Türkiye Varlık Fonu’nun TBMM’ye sunulmayan 2019 denetim raporununun gerekçesi açıklandı
Türkiye Varlık Fonu’nun (TVF) yasal süresi geçmesine karşın yaklaşık 3 aydır TBMM’ye sunulmayan 2019 denetim raporunun gelmemesine gerekçe olarak “Covid-19 salgınının olumsuz etkileri” gösterildi.
Salgın döneminde bizzat TVF bünyesinde anlaşmaların imzalandığına dikkat çeken CHP Grup Başkanvekili Özgür Özel, “Cumhurbaşkanlığının siyasi faaliyetlerine engel olmayan pandeminin bürokratik zorunluluklara engel oluşturması inandırıcılıktan uzak. Cumhurbaşkanlığı’nın bahanesine TBMM’nin alet edilmesi utanç verici” dedi.
BİLGİÇ YANITLADI
CHP’li Özel, fonun denetim sürecinin gecikmesi üzerine yasal mevzuatta ekim ayında TBMM Plan ve Bütçe Komisyonu’nda görüşülmesi gereken denetim raporunun yaklaşık 3 ay geçmesine karşın neden gelmediği konusunda TBMM Başkanlığı’na başvurdu.
Özel’in başvurusu üzerine TBMM Başkanvekili Süreyya Sadi Bilgiç, “İlk denetim aşaması olan bağımsız denetimin 2020 yılı ağustos ayı itibarıyla tamamlandığı, ancak içinde bulunduğumuz Covid-19 salgınının olumsuz etkileri sebebiyle, denetimin ikinci aşaması olan Cumhurbaşkanlığı tarafından görevlendirilecek alanlarında uzman merkezi denetim elemanları tarafından yapılacak denetim sürecinin henüz tamamlanmadığı anlaşılmaktadır. Bu, TBMM’nin denetim yetkisini geciktiren bir durumdur. Kanunlarda öngörülen usullere veya öngörülen sürelere uyulmaması halinde ilgililer hakkında özel bir yaptırım uygulanabilmesi, ancak kanun koyucunun bu yönde bir düzenleme yapmış olması halinde mümkündür. Bu konuda bir yaptırım öngörülmemiştir” dedi.
‘HESAP VERİLMİYOR’
Verilen yanıtı değerlendiren CHP’li Özel, “Haziran ayında pandemiyle mücadele sürecinde iktidar partisinin ‘yeni normal’ olarak ifade ettiği bir döneme girilmiş, iktidar partisi genel başkanı mitinglerden açılışlara, partisinin il kongrelerinden çeşitli etkinliklere kadar bir dizi halka açık programda yer almıştır.
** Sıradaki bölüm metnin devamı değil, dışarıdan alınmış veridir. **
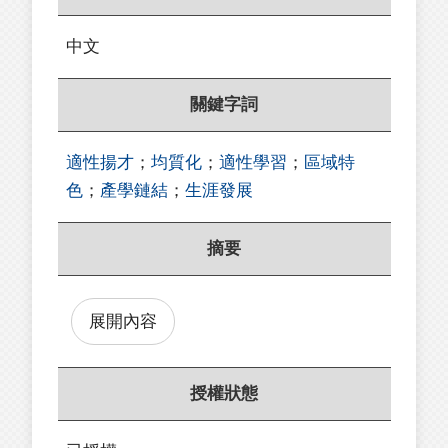
中文
關鍵字詞
適性揚才
；
均質化
；
適性學習
；
區域特
色
；
產學鏈結
；
生涯發展
摘要
展開內容
授權狀態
Cumhurbaşkanlığı’nın siyasi faaliyetlerine engel olmayan pandeminin, Cumhurbaşkanlığı’nın yerine getirmesi gereken bürokratik zorunluluklarına bir engel oluşturduğu iddiası inandırıcılıktan uzaktır. AKP’nin il ve ilçe kongrelerinin yapıldığı, TBMM’nin çalıştığı, Sayıştay’ın tüm denetimlerini yerine getirebildiği bir dönemin TVF’nin denetimine engel olması mümkün değildir. Kaldı ki bizzat Varlık Fonu’nun toplantılar yaptığı, anlaşmalar imzaladığı bir dönemden bahsediyoruz” dedi.
Özel, Saray rejiminin denetlenmediği, hesap vermediği ve kendisinden başka kimsenin söz hakkının olmadığı bir rejim yaratmak istediğini kaydetti.